How SQLAlchemy sessions are handled in Galaxy

Access to the Session object registry

We have a central resource from which to grab the Session object registry see sessionmaker in the SQLAlchemy documentation, that is app.model.session. You can either use it directly as a proxy to the current session or call app.model.session() to get the proxied Session object, or use the context manager (e.g. with app.model.session() as session:), as detailed in the SQLAlchemy documentation.

Session object registry scopes

The default scope of the Session object registry is thread local. This means that accessing a Session through the Session object registry will return the same Session in the same thread. This default scope can be changed if necessary.

WSGI, ASGI, Celery

In the context of the web app (WSGI and ASGI) there is a clearly delineated lifespan for a session, and that lifespan isn’t tied to a thread. The scope of the Session object registry is set at the beginning of a web request using app.model.set_request_id(request_id). At the end of a web request we remove the scope using app.model.unset_request_id(request_id). This also closes and removes any active Session object. Similarly, we set the scope for each Celery task execution using set_request_id and unset_request_id.

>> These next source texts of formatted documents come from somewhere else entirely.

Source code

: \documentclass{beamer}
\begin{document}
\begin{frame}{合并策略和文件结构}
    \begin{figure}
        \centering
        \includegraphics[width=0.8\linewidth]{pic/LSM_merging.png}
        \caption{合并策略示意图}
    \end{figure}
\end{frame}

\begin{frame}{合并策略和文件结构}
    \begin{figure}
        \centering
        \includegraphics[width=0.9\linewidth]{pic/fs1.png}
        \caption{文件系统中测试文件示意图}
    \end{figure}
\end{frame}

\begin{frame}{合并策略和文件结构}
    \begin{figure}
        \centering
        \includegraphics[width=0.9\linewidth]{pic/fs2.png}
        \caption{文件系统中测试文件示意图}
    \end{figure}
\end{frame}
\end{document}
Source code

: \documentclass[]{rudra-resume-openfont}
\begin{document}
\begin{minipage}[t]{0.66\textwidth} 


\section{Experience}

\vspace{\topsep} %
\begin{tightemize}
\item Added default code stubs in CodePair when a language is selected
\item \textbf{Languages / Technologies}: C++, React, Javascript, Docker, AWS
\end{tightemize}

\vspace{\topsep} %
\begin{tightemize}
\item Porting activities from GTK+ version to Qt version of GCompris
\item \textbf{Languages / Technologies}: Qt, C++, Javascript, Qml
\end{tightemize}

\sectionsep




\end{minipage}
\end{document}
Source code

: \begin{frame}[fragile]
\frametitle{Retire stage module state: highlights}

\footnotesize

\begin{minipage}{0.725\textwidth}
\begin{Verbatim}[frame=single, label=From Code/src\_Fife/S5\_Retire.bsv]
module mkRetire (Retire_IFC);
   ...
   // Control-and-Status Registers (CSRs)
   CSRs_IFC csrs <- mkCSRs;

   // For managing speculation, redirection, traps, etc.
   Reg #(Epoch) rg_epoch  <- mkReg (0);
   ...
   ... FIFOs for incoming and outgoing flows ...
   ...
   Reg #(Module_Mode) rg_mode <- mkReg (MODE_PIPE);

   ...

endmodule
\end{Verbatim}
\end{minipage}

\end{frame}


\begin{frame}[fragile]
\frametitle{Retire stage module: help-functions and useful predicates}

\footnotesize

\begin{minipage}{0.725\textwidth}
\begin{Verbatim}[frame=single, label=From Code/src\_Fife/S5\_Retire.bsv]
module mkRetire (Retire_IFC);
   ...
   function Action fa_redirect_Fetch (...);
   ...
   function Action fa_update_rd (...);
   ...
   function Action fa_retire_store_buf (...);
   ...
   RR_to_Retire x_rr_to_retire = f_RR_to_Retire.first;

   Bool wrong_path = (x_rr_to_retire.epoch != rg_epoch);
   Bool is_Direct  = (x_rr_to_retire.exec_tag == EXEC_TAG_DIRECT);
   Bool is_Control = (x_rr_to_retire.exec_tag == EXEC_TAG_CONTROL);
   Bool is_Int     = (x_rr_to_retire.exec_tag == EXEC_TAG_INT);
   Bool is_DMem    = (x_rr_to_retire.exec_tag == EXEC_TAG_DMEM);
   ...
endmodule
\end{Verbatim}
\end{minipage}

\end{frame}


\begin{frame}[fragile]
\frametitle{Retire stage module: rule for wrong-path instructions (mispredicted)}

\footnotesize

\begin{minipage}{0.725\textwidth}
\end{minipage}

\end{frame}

By using this mechanism we are certain that web requests and celery tasks receive a new Session object and that any resources held by the session are released.

Job and Workflow handlers

Job and Workflow handlers perform multiple pieces of business logic in separate threads and care needs to be taken when deciding when to start a transaction, when to do a rollback and if and where a session lifespan can be introduced.

The following paragraph discusses the choices made in

The JobHandlerQueue.monitor method is executed as a thread within the job handler process, and all work that requires access to the database is happening inside check_watched_items, which iterates over jobs assigned to this handler process. By setting the scope to a new, random uuid around check_watched_items we ensure that even if the session becomes corrupt the session is properly discarded and the next iteration of check_watched_items receives a new, clean session to work with. As the work within JobHandlerQueue.monitor is happening within a single thread it is not technically necessary to set a custom scope, and one could simply call app.model.session.close; however, there is very little cost associated to setting a custom scope and it becomes very clear where the session lifespan starts and ends.

As a guiding principle an attempt should be made to manage the session state and database-related exception handling as high up in the calling stack as possible.